Alrededor de un año de mi vida como Cristiano, las cosas no iban muy bien. Me inclinaba a pensar sobre la fe como un set de ideas solamente. Seguro, yo amaba a Dios con toda mi mente. ¿Pero qué de mi corazón? ¿Y qué de mi imaginación? Sentía que me encontraba parado frente a la puerta de algo enormemente rico y satisfaciente, pero yo solo lo veía a la distancia, inseguro de si algún día iba a poder arrebatarlo. Cómo Moisés en el Monte Nebo, estaba captando un destello de algo que parecía estar fuera de mi alcance. Yo sabía que tenía que liberarme del racionalismo frío de mi temprana fe. ¿Pero, cómo?
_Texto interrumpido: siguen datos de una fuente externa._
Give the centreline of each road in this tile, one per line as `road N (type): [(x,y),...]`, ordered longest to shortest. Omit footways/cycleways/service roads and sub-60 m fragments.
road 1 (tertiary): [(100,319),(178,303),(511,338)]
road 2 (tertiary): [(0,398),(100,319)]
Fue por eso que salí temprano aquel día, en bicicleta, a Wyntham Woods, a unas cuantas millas del centro de la ciudad de Oxford. Encontré un lugar para sentarme en una loma donde podía ver las famosas “torres de ensueño” de Oxford. Habiéndole pedido a Dios que me ayudara a poner mi vida en orden, abrí mi Biblia y empecé a leer la carta de Pablo a los Filipenses. Uno de mis amigos me había dicho cómo le había ayudado en su fe haberse sentado a leer todo el libro completo sin parar. Decidí hacer lo mismo fuera de la ciudad, en el campo, donde no había distracciones.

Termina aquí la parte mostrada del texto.